L’observation de Paul sur les cornes données par le comte Altavilla parut faire plaisir au commodore; Vicè sourit, montrant sa denture dont les canines séparées et pointues brillaient d’une blancheur féroce; Alicia, d’un coup de paupière rapide, sembla poser à son ami une question qui resta sans réponse.
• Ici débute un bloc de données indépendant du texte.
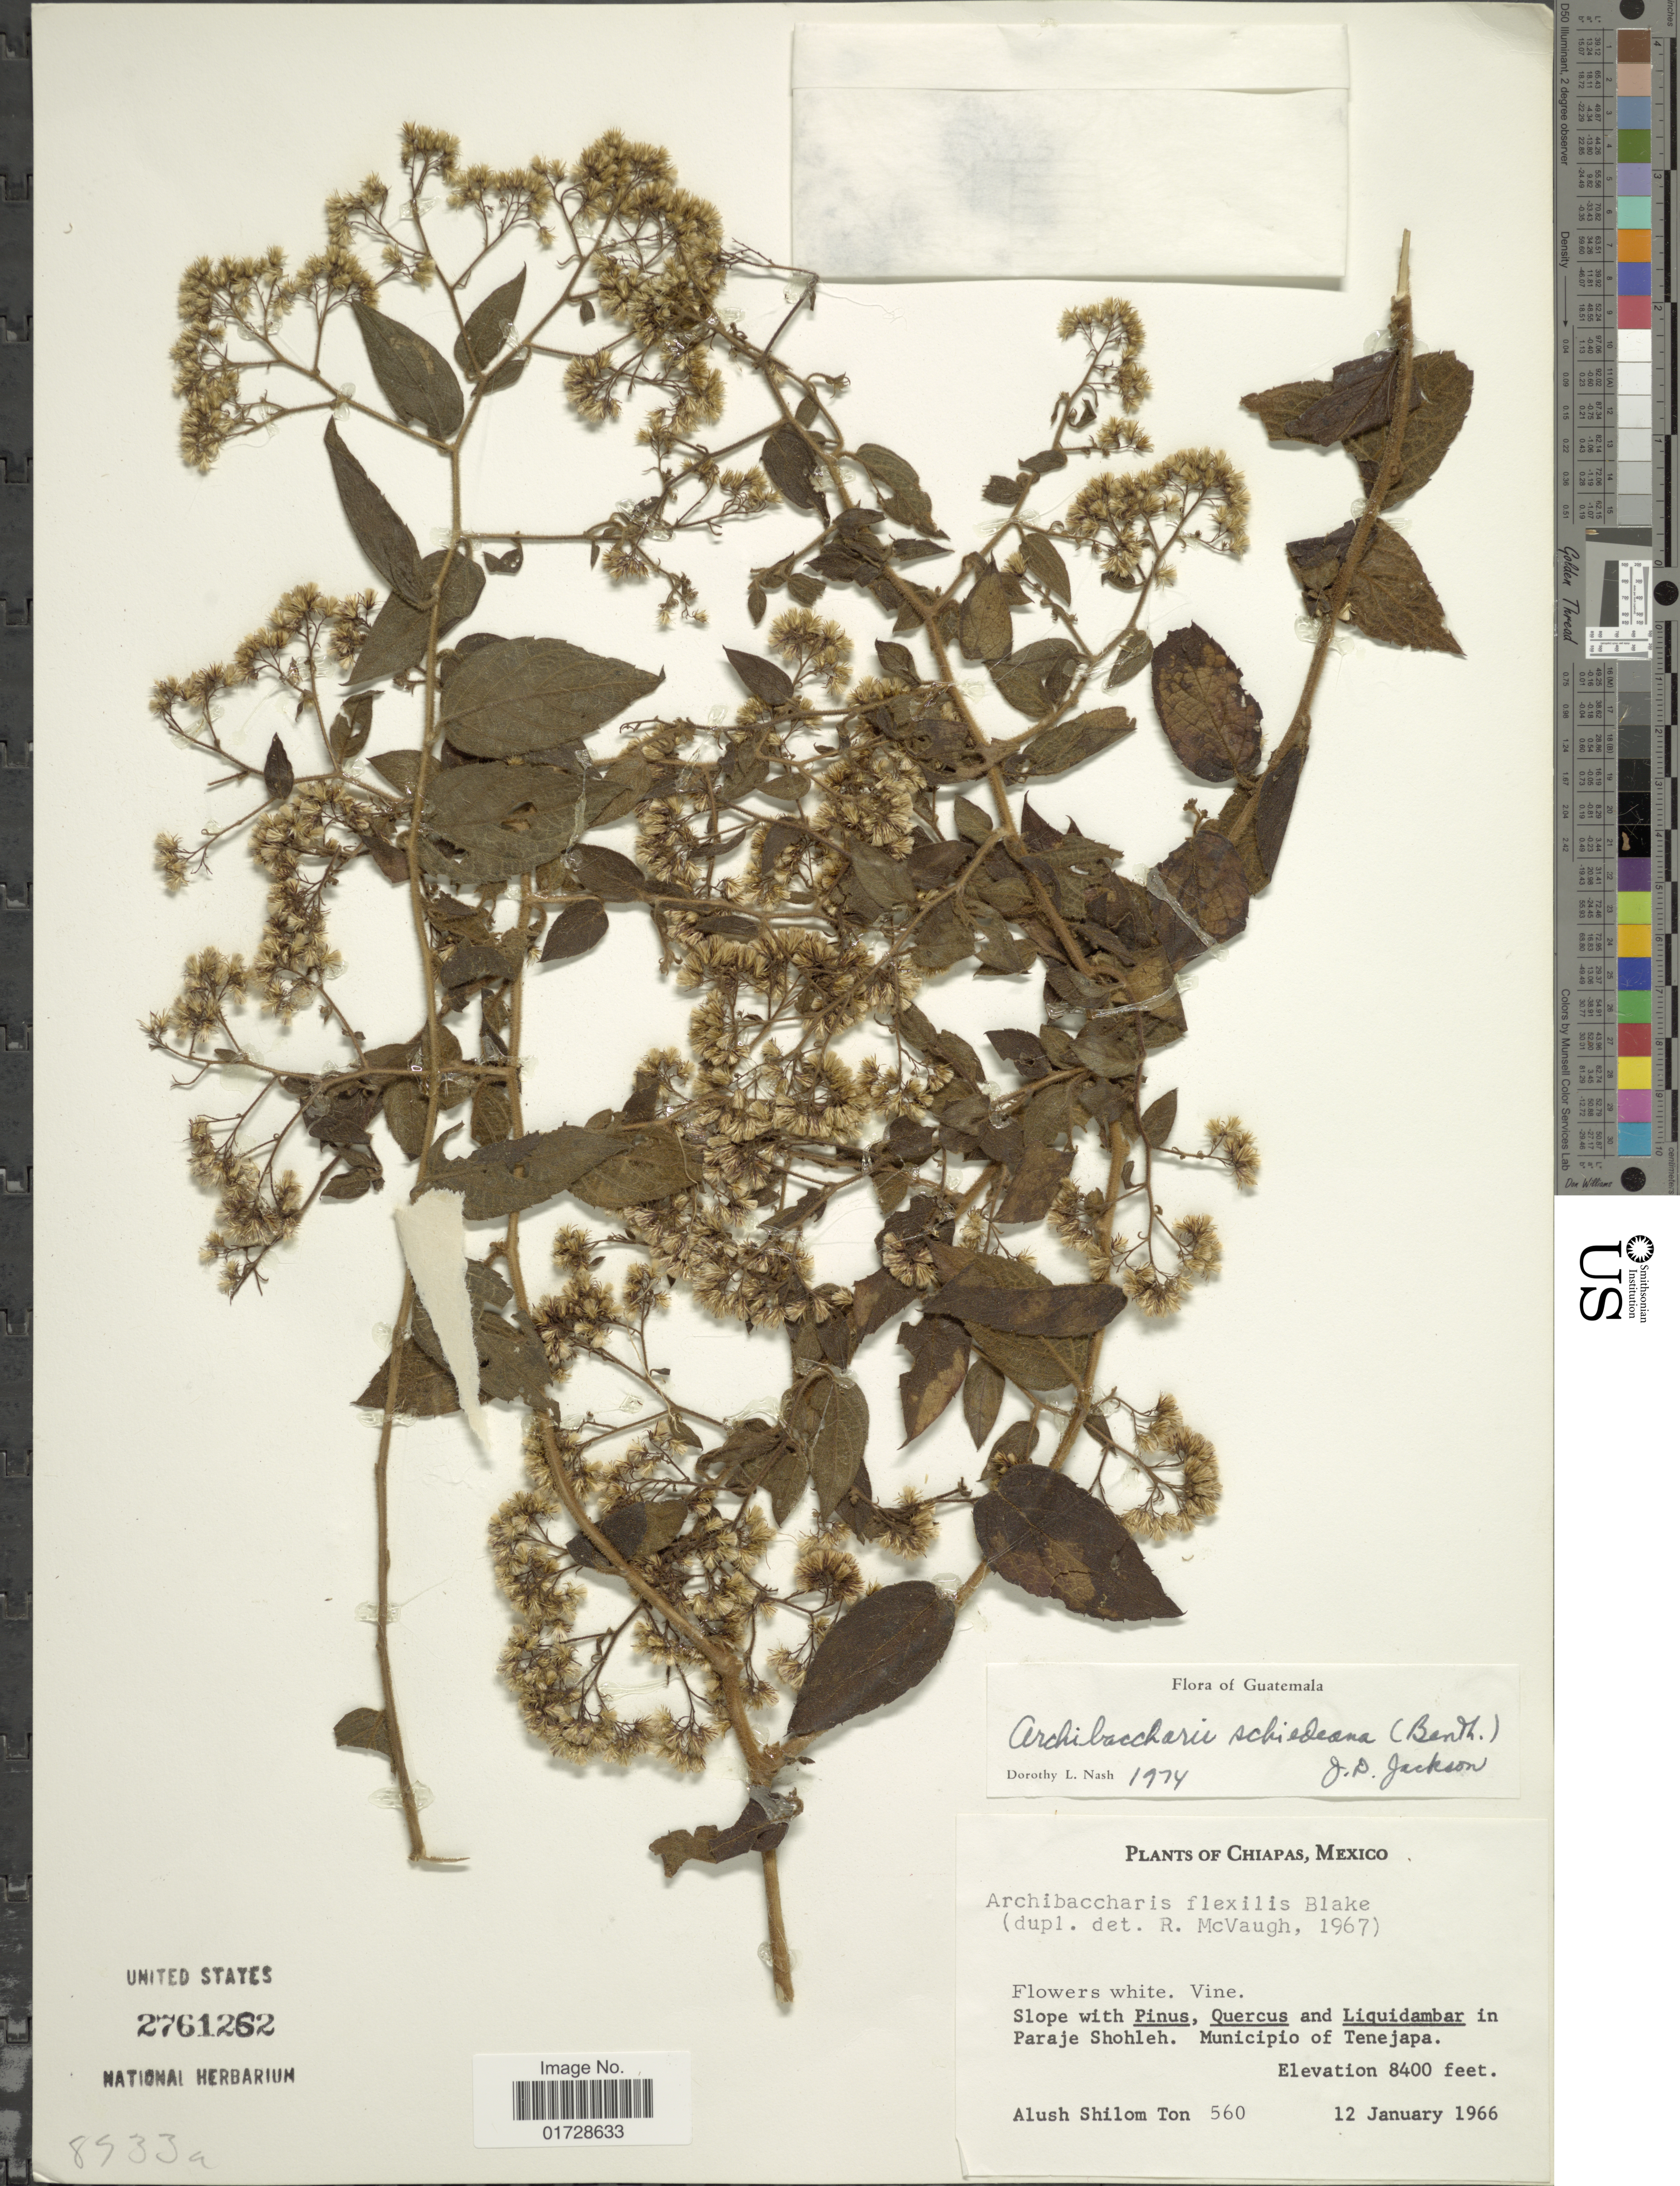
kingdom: Plantae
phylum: Tracheophyta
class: Magnoliopsida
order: Asterales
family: Asteraceae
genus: Archibaccharis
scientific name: Archibaccharis schiedeana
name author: (Benth.) J.D. Jacks.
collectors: A. M. Ton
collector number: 560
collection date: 1966-01-12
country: Mexico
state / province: Chiapas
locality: Paraje Shohleh, Municipio of Tenejapa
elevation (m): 2560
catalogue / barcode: US 2761262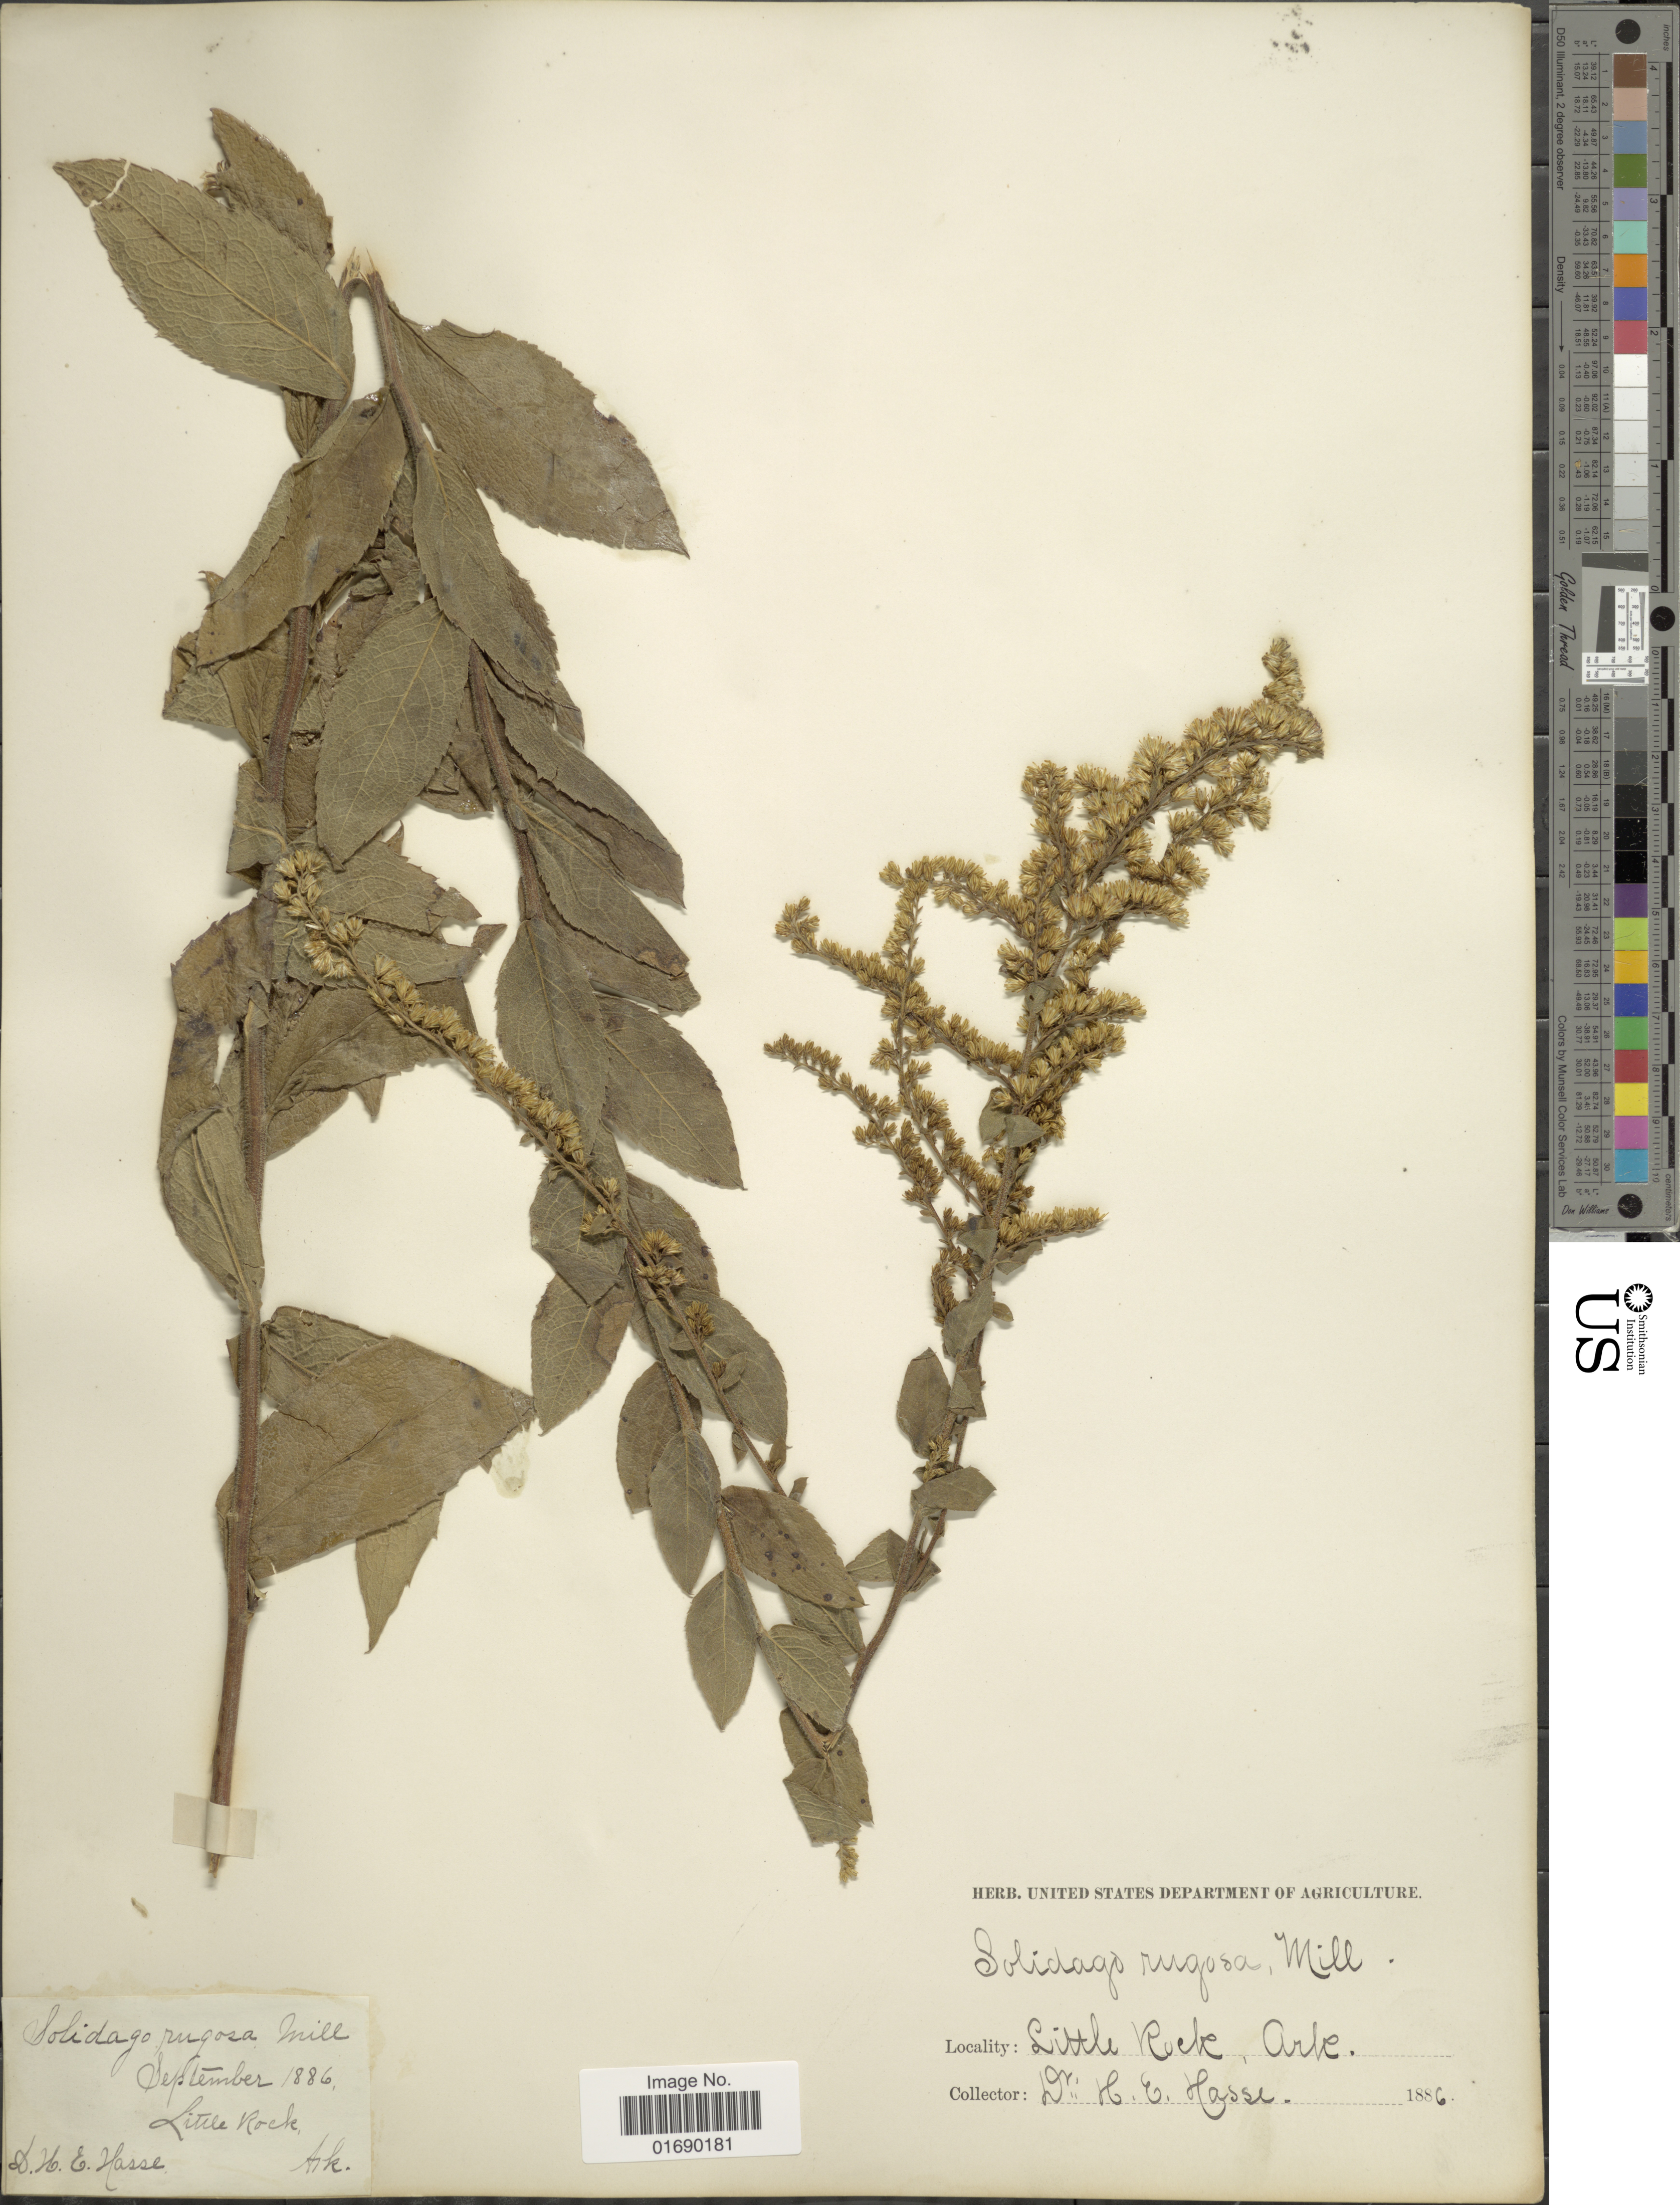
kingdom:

Un silence gênant s’établit.

Les premières minutes d’une visite même cordiale, familière, attendue et renouvelée tous les jours, sont ordinairement embarrassées. Pendant l’absence, n’eût-elle duré que quelques heures, il s’est reformé autour de chacun une atmosphère invisible contre laquelle se brise l’effusion. C’est comme une glace parfaitement transparente qui laisse apercevoir le paysage et que ne traverserait pas le vol d’une mouche. Il n’y a rien en apparence, et pourtant on sent l’obstacle.

Une arrière-pensée dissimulée par un grand usage du monde préoccupait en même temps les trois personnages de ce groupe habituellement plus à son aise. Le commodore tournait ses pouces avec un mouvement machinal; d’Aspremont regardait obstinément les pointes noires et polies des cornes qu’il avait défendu à Vicè d’emporter, comme un naturaliste cherchant à classer, d’après un fragment, une espèce inconnue; Alicia passait son doigt dans la rosette du large ruban qui ceignait son peignoir de mousseline, faisant mine d’en resserrer le nœud.

Ce fut miss Ward qui rompit la glace la première, avec cette liberté enjouée des jeunes filles anglaises, si modestes et si réservées, cependant, après le mariage.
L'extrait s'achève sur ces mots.